__TASK PROMPT__
All of the listing should be returned as written, apart from any picture in it.

__SUPPLIED DATA__
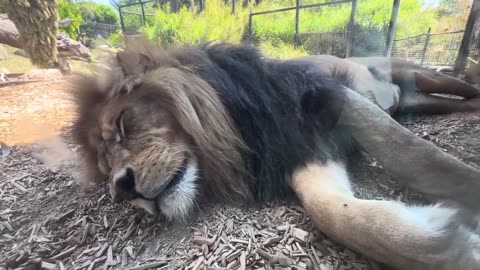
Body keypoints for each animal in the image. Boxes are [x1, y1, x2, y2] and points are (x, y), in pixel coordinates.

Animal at [70, 40, 480, 270]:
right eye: (105, 167)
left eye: (123, 123)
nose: (122, 188)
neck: (242, 137)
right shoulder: (301, 154)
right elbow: (334, 213)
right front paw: (451, 243)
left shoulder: (330, 95)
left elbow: (419, 156)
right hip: (422, 99)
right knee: (458, 102)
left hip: (421, 73)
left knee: (460, 87)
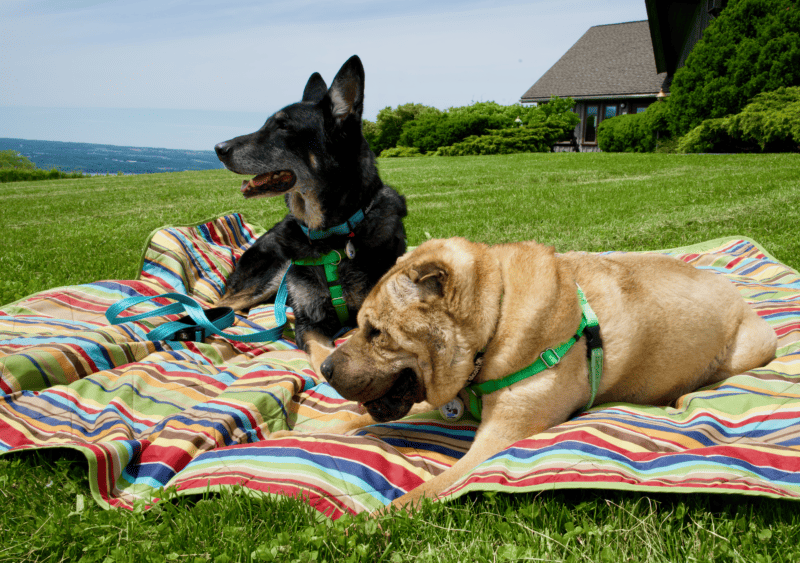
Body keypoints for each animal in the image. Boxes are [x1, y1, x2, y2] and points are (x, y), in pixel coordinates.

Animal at [212, 55, 406, 368]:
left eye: (283, 127)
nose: (218, 148)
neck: (331, 236)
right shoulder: (308, 321)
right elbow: (320, 351)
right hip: (267, 279)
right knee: (216, 306)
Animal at [280, 240, 776, 512]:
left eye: (376, 332)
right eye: (360, 326)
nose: (325, 367)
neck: (494, 322)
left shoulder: (496, 440)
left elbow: (424, 491)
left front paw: (372, 522)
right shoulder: (451, 399)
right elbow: (365, 417)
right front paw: (313, 426)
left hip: (749, 349)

__FINISHED EXERCISE__
Body keypoints for each animal in the image. Boxes are [x1, y1, x2, y2] and points are (x, y), in pixel coordinates.

Animal at [70, 40, 480, 270]:
right eye: (105, 167)
left eye: (123, 123)
nose: (122, 188)
neck: (242, 137)
right shoulder: (301, 154)
right elbow: (334, 213)
right front paw: (451, 243)
left shoulder: (330, 95)
left elbow: (419, 156)
right hip: (422, 99)
right knee: (458, 102)
left hip: (421, 73)
left knee: (460, 87)
Body keypoints for each animal in the image. Boxes are [x1, y1, x2, y2] and points are (x, y), in pixel coordinates.

Animal at [212, 55, 406, 368]:
left eye: (283, 127)
nose: (218, 148)
neck: (331, 236)
right shoulder: (308, 321)
right elbow: (320, 351)
right hip: (267, 279)
right knee: (216, 306)
Animal at [280, 240, 776, 512]:
left eye: (376, 332)
right eye: (360, 326)
nose: (325, 367)
neck: (494, 322)
left shoulder: (496, 440)
left elbow: (424, 491)
left front paw: (372, 522)
right shoulder: (451, 399)
right elbow: (365, 417)
right front paw: (313, 426)
left hip: (749, 349)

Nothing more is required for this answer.